To get the dataframe into the desired format, at first the Google Trends data were shifted one period into the future, such that this week’s Google Trends index data correspond to next week’s ILI rates. Before training the XGBoost model, there are some hyperparameters which have to be set in advance. Since XGBoost tends to work very well without much tuning or adjustment, only two hyperparameters were changed: first, it was found that a value of 1 for the learning rate works best for the problem at hand, while typically smaller numbers between 0.01 and 0.3 tend to work well; and second, we increased the maximum depth of a single tree to allow for a higher flexibility. The remaining parameters were kept as set by default.

# train XGBoost regression model and make predictions
dtrain = xgb.DMatrix(train, label=train["unweighted_ili"])
dtest = xgb.DMatrix(test, label=test["unweighted_ili"])
param = {'max_depth':10, 'eta':1, 'objective':'reg:squarederror' }
num_round = 5
bst = xgb.train(param, dtrain, num_round)
xgb_pred = bst.predict(dtest)

png

The plotted prediction looks very close to the actual test values. Even the two drops are captured well, especially compared to the Holt-Winters model used before. The RMSE is also very low with around only 0.116.

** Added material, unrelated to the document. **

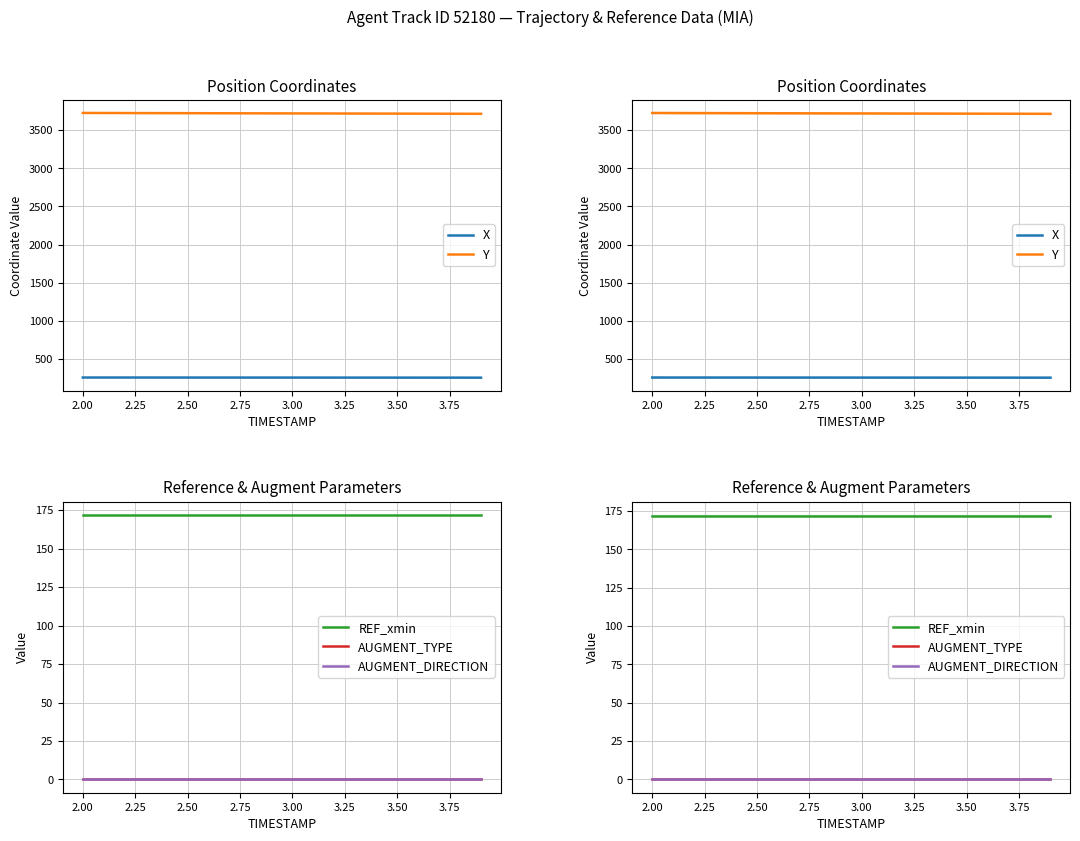

True or false: AUGMENT_TYPE has a value of 0.0 at 2.00.

True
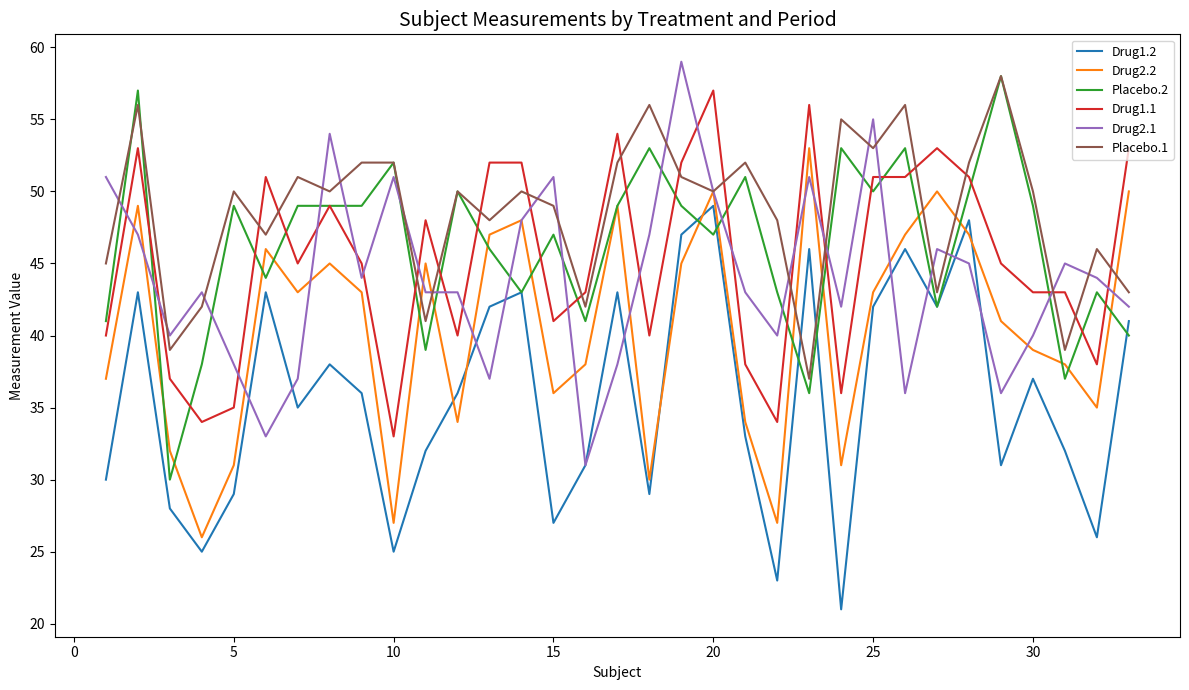

How many distinct data groups are displayed?

6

4. Model comparison and conclusion

Using univariate forecasting methods, the SARMA model outperformed the Holt-Winters model, however, both models yielded a pretty precise estimate of one-period-ahead ILI rates forecasts. A more modern Machine Learning approach, using the XGBoost algorithm with Google Trends index data of typical flu and influenza symptoms as explanatory variables instead of historical ILI rates themselves as input to the model, performed even better than the already very precise SARMA model and thus also better than the Holt-Winters method. The graph below plots the actual and predicted ILI rates against the timepoints for all 3 models and their RMSE for a direct comparison.

png

To sum up, both (classical) univariate and multivariate (machine learning) forecasting methods gave very precise and accurate results for a forecasting horizon of one period. However, the XGBoost [RMSE: 0.116] outperforms the SARMA model [RMSE: 0.251] as well as the Holt-Winters’ Triple Exponential Smoothing model [RMSE: 0.420].